Aim of the task — Write out all the lines of the material that follows, swapping "traffic" for "visits" and leaving everything else as it is.

Provided data —
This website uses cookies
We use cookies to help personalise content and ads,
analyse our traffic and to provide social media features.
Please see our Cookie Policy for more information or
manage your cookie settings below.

Answer to the problem —
This website uses cookies
We use cookies to help personalise content and ads,
analyse our visits and to provide social media features.
Please see our Cookie Policy for more information or
manage your cookie settings below.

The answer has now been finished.